Afternoon, I am a keyboard player for an Air Force Band in the North East. I also run a small lighting rig I put together that allows me to run them on stage while I play (using midi commands in sequences... yeah kind of old school lol).

Anyway, I have been looking for a site to ask some questions, specifically about LED lighting since the rig I put together uses primarily that now (but the cheaper versions). We are kind of slaved to using low power consumption lighting due to the venue's we play at not always having enough power for a normal lighting rig AND sound. I still managed to blow a circuit, at one place we played, 3 times with only 3 trees of American DJ Par 64 LED cans lol... (it was probably due to the 6 martin scanners though vs the LED's).
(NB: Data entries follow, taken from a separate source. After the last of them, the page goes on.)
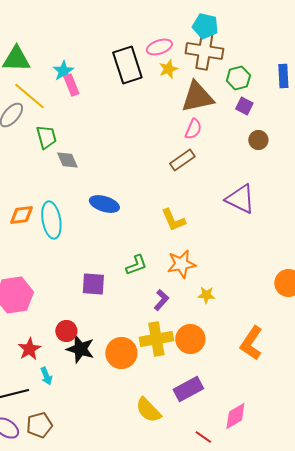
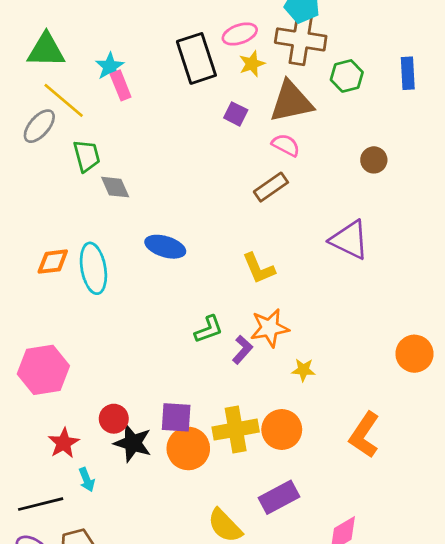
purple square: (244, 106) -> (236, 114), moved
pink semicircle: (193, 129) -> (286, 145), turned -85
purple square: (93, 284) -> (176, 417), moved
purple L-shape: (161, 300) -> (242, 350), moved

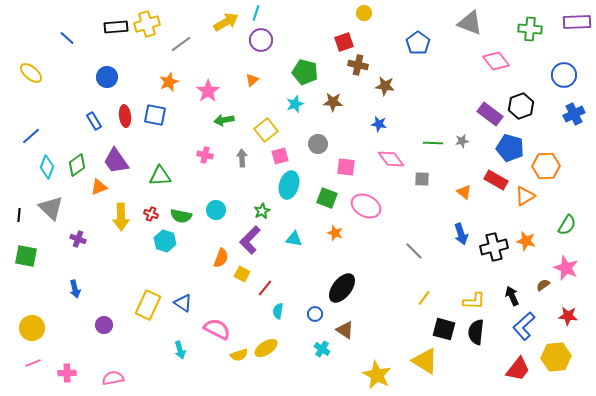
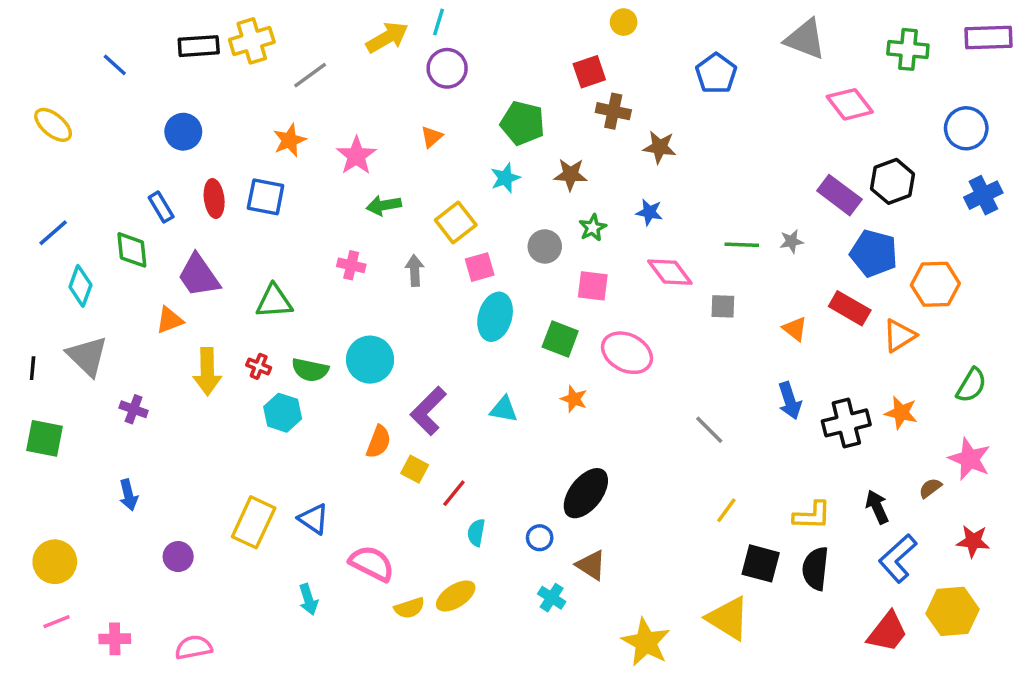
green diamond: (77, 165) -> (132, 250), moved, turned -60
cyan circle: (216, 210) -> (370, 360), size x1.4
green star: (262, 211) -> (593, 228), moved

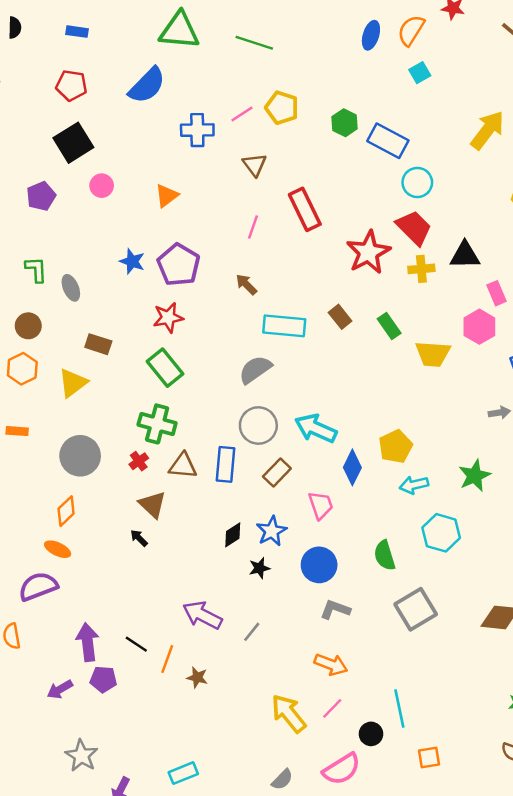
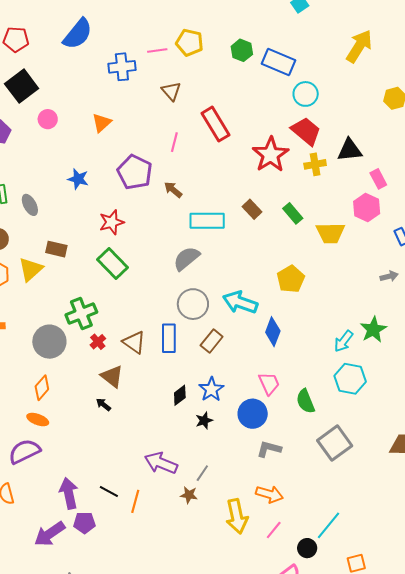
pink line: (242, 114) -> (157, 50), turned 30
purple pentagon: (179, 265) -> (135, 172), moved
yellow triangle: (73, 383) -> (31, 269), moved
green cross: (157, 424) -> (81, 314), moved, turned -32
yellow pentagon: (396, 447) -> (291, 279), moved
brown triangle: (183, 466) -> (134, 342), turned 35
cyan arrow: (414, 485) -> (344, 341), moved, turned -35
pink trapezoid: (321, 505) -> (269, 383), moved
brown star: (197, 677) -> (189, 495), moved
purple arrow: (60, 689) -> (50, 534), size x1.5
cyan line: (399, 709) -> (329, 525), turned 56
yellow arrow: (289, 713) -> (237, 516), moved, turned -148

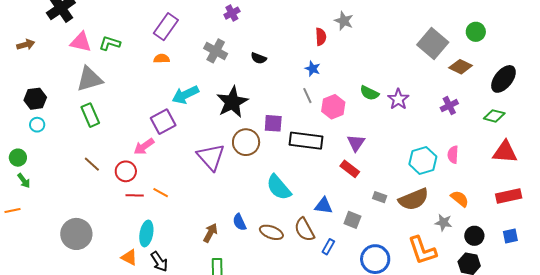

Anyway, we are going to upgrade soon, and was looking for something with more of a white wash (altman spectra par 100 maybe?) and found these forums. Anyway, I will not go in to much more detail in my "HELLO" post, I am going to go use the "search" feature for awhile hehe...


----------



## gafftaper (Mar 17, 2009)

Welcome to the Booth Jasems! We'll be glad to help you out. I sense you've been reading the new member forum and discovered our use the search button theme... around here the only dumb question is the one that's already been answered 5 times. 

You should find a lot of info on LED's in the lighting forum and if you don't find what you need the regular crew over there will be happy to answer your questions. It's an exciting and rapidly changing area of our field. It seems like everyday someone's got a new LED fixture out and they get cheaper and more powerful. 

Let us know how we can help!


----------